L'ampleur des mesures de soutien

Mais ce qui fait avant tout la singularité –sinon l'exemplarité– marocaine au Maghreb et dans toute l'Afrique, c'est l'ampleur des mesures de soutien mises en places pour limiter les conséquences économiques et sociales du Covid-19. Par décision du roi Mohammed VI, dont le volontarisme en la matière a été unanimement souligné, un fonds spécial Covid-19 a été institué à la mi-mars. Alimenté par des dons de toutes les institutions publiques du pays ainsi que par les grandes entreprises privées, il a réuni à ce jour 33 milliards de dirhams soit plus de 3 milliards d'euros. Comme l'Union européenne a annoncé qu'elle allait abonder le fonds d'un montant supplémentaire de 450 millions d'euros, le plan de soutien marocain va ainsi représenter plus de 3% du PIB. Un appui pratiquement de même ampleur que celui mis en œuvre en Espagne et dont le niveau est sans équivalent dans les pays émergents.

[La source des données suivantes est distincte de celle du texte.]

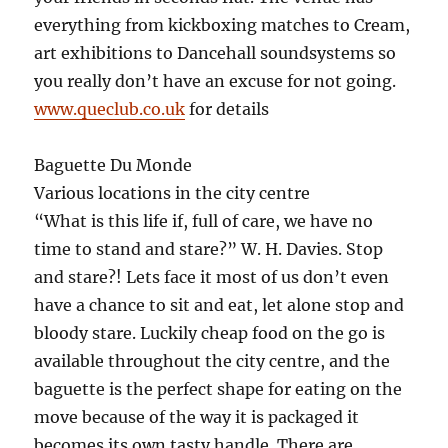
everything from kickboxing matches to Cream,
art exhibitions to Dancehall soundsystems so
you really don’t have an excuse for not going.
www.queclub.co.uk
for details
Baguette Du Monde
Various locations in the city centre
“What is this life if, full of care, we have no
time to stand and stare?” W. H. Davies. Stop
and stare?! Lets face it most of us don’t even
have a chance to sit and eat, let alone stop and
bloody stare. Luckily cheap food on the go is
available throughout the city centre, and the
baguette is the perfect shape for eating on the
move because of the way it is packaged it
becomes its own tasty handle. There are,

À l'instar de ce qui se passe dans la plupart des pays européens, ces sommes servent à financer la suspension des charges sociales pesant sur les entreprises et à accorder à celles-ci des lignes de crédits bancaires supplémentaires garantis par l'État. Mais le Maroc va plus loin.

L'immense secteur informel n'est pas oublié puisque les millions de petits entrepreneurs bénéficient d'une aide mensuelle de subsistance d'au moins 800 dirhams [76 euros].

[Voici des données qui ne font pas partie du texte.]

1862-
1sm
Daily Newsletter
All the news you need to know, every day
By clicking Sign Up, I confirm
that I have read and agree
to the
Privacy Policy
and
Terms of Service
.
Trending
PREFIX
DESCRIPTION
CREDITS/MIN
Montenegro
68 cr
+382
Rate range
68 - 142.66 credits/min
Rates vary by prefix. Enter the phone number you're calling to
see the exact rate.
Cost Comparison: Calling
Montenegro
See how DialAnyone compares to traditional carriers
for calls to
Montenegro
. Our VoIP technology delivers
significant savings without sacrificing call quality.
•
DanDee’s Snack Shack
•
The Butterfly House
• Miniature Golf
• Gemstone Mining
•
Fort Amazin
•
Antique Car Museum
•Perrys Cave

D'une part, les échéances de crédits bancaires aux particuliers dues jusqu'à la fin du mois de juin sont reportées sous formes d'allongement des durées de prêts (ce qui, notons-le, n'est pas le cas en France). D'autre part et surtout, tou·tes les Marocain·es affilié·es à la sécurité sociale vont percevoir, jusqu'à la fin juin, 2.000 dirhams par mois [190 euros] équivalent à 75% du salaire minimum.

Enfin –et c'est la grande originalité du plan par rapport à ce qui se fait ailleurs en Afrique– l'immense secteur informel n'est pas oublié puisque, par simple identification par SMS, les millions de petits entrepreneurs affilés ou non-affiliés au système d'assistance médicale bénéficient d'une aide mensuelle de subsistance d'au moins 800 dirhams [76 euros], les 280 millions d'euros actuellement mobilisés permettant d'aider 3,7 millions de personnes.

Les prochaines semaines diront dans quelle mesure le volontarisme sanitaire marocain aura permis d'endiguer une récession qui, comme partout, s'annonce sévère. Mais ce qui paraît d'ores et déjà évident, c'est que le royaume chérifien, du fait de l'ampleur de son plan de soutien, a toutes les chances de sortir de cette crise totalement inédite dans une situation sociale nettement moins dégradée que chez ses voisins.